In a triumph for resilience, Aksana Miankova won the Olympic women’s Hammer Throw gold medal for Belarus here tonight, overcoming a history of failure at major championships, a stubborn back injury, and the protests of her mother, who had other ideas for her teenage daughter some years ago.

Miankova lived up to her form this season, highlighted by a throw in June which elevated her to third in the all-time rankings, to deny the considerably more successful Cuban, Yipsi Moreno. While Moreno had taken gold or silver medals at the previous five global championships, Miankova had failed to reach a final in two World and two European Championships.

“My mother didn’t want me to go in for sports because she thought I would waste a lot of effort and sacrifice my health,” Miankova said. “She wanted me to be a doctor. She didn’t want me to be an athlete.” To try to cut down on the arguments, Aksana would go out to train while her mother was at work.

Although the Hammer Throw was not an event for women on either the Olympic or World Championships programme when Miankova took it up, she was still drawn to it.

“At that time I was not aware that the event was not part of the Olympic Games and World Championships and I enjoyed throwing the Hammer,” she said.

It was, after all, better than the alternative sport she had been offered before she was invited by coaches in the Mogilev region to try the hammer. Miankova’s height, and her enthusiasm for sport, made her a top target for the talent spotters.

“I was selected for rowing but, when I arrived at the venue and saw the ice, I didn’t like it,” Miankova said. “So I never did any rowing competition.” Valery Vorontsov, her coach at her sports school in Mogilev, suggested when she was 15-years-old that she try throwing the Hammer and she took to it straight away.

Now aged 26, Miankova has been throwing for 11 years through thick and thin – mainly thin. For many seasons she struggled with health problems until a breakthrough in 2006. Before that season, she had never thrown over 71 metres but in June, in Staiki, just outside Minsk, she broke the Belarus record with 76.86

Miankova believed that she could soon break the World record which, at the time, was held by Russia’s Gulfiya Khanafeyeva at 77.26. However, she hurt her back when she slipped on a wet surface while training in the Shot circle. Such was the consequence that she was fell short of qualifying for the final of the European Championships, in Gothenburg, two months later.

Unable to shrug off her now familiar habit of failing to qualify for finals, Miankova appeared in the 2007 World Championships, in Osaka, without recording a distance.
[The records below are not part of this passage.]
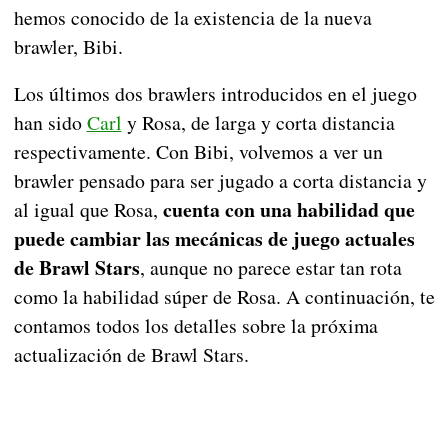
hemos conocido de la existencia de la nueva
brawler, Bibi.
Los últimos dos brawlers introducidos en el juego
han sido
Carl
y Rosa, de larga y corta distancia
respectivamente. Con Bibi, volvemos a ver un
brawler pensado para ser jugado a corta distancia y
cuenta con una habilidad que
al igual que Rosa,
puede cambiar las mecánicas de juego actuales
de Brawl Stars
, aunque no parece estar tan rota
como la habilidad súper de Rosa. A continuación, te
contamos todos los detalles sobre la próxima
actualización de Brawl Stars.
Why the difference now? How, after failing even to reach a final before, had she managed to take the gold medal on her Olympic debut?

“My coach said that, at 25 years of age, you become very smart,” Miankova said.  “Maybe he was right.”

The confidence of a good season behind her helped too. First she won her event at the European Cup, in Annecy, France, then back in Staiki, she threw another national record (77.32) which raised her to third on the all-time list. Her greatest success, prior to this season, was a silver medal at the 2003 European Under-23 Championships.

A first round throw of 74.40 by Miankova proved a distance too far for all her opponents, except Moreno. The Cuban took the lead in the fifth round with a 74.70 effort but Miankova responded, in the same round, with an Olympic record and gold medal throw of 76.34.

“It was a good first attempt but I didn’t feel I was sure of a medal,” Miankova said. “I knew that my opponents were very strong and I expected a higher result from Moreno. There was also a strong girl from Slovakia who was very well prepared (Martina Hrasnova finished eighth) and I thought we would have a tough fight.”

After all she has been through perhaps, for once, Miankova deserved things a little easy.